[TRAVAIL DEMANDÉ]
A: Combien de morts le cyclone a-t-il causés au Mozambique selon l'extrait ?
B: Modifie dans l'extrait tout ce qui va de "Le cyclone qui" jusqu'à "devenue département français." en remplaçant "métropole" par "France hexagonale".

[EXTRAIT CHOISI]
........
Averroes (Abu al-Walīd Muḥammad ibn Aḥmad Muḥammad ibn Rushd), Cordoue, 1126 – Marrakech, 1198

 

Le cyclone qui s’est abattu sur Mayotte à la mi-décembre 2024, avant de poursuivre sa course vers le Mozambique où il a aussi fait de nombreuses victimes (120 morts) et d'importantes destructions, a tristement permis d’attirer l’attention des Français de la métropole sur cette île de l’Océan Indien moins connue que la Réunion. Alors que l'actuel discours gouvernemental (et d'une bonne partie de la classe politique) associe les problèmes que rencontre Mayotte à des tensions migratoires (cf Le Monde du 24 avril 2023), auxquelles la suppression du droit du sol serait censée remédier, Les humanités avait déjà évoqué en mai 2023 ("De transhumance en migrations", lire ICI) le statut contesté par le droit international de cette île devenue département français.
........
[MATÉRIEL FOURNI]
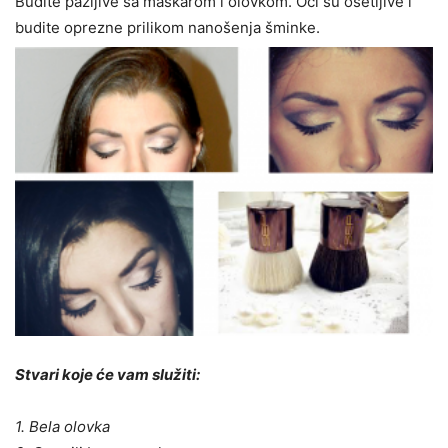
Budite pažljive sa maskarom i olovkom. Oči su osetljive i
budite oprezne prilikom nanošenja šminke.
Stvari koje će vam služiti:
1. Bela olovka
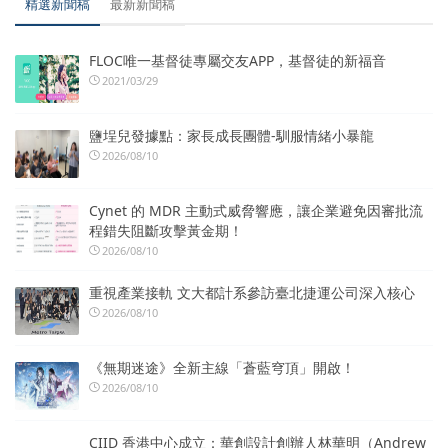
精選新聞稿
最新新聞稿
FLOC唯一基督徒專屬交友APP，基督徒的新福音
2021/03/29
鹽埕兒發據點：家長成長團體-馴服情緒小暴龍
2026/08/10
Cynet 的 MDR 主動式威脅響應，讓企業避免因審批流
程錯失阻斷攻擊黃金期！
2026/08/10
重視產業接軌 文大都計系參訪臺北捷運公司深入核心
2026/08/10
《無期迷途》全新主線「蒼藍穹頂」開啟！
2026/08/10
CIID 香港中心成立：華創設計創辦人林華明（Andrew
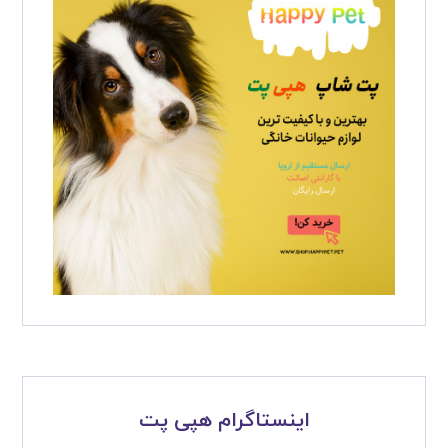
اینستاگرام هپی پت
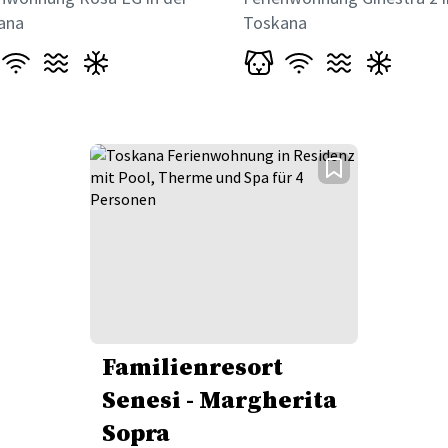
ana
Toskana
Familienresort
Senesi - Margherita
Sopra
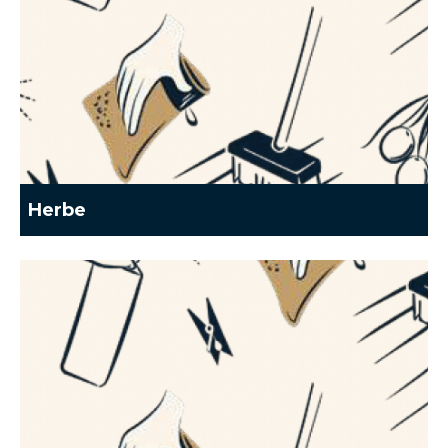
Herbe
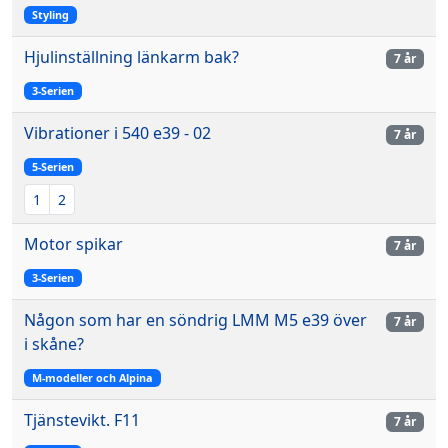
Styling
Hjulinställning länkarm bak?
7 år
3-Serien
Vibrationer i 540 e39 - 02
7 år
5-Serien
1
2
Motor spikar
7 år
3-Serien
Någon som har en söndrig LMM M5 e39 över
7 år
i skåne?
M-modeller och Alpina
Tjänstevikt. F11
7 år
........
[RÉPONSES AUX CONSIGNES]
A: Il y a fait 120 morts.

B:
Le cyclone qui s’est abattu sur Mayotte à la mi-décembre 2024, avant de poursuivre sa course vers le Mozambique où il a aussi fait de nombreuses victimes (120 morts) et d'importantes destructions, a tristement permis d’attirer l’attention des Français de la France hexagonale sur cette île de l’Océan Indien moins connue que la Réunion. Alors que l'actuel discours gouvernemental (et d'une bonne partie de la classe politique) associe les problèmes que rencontre Mayotte à des tensions migratoires (cf Le Monde du 24 avril 2023), auxquelles la suppression du droit du sol serait censée remédier, Les humanités avait déjà évoqué en mai 2023 ("De transhumance en migrations", lire ICI) le statut contesté par le droit international de cette île devenue département français.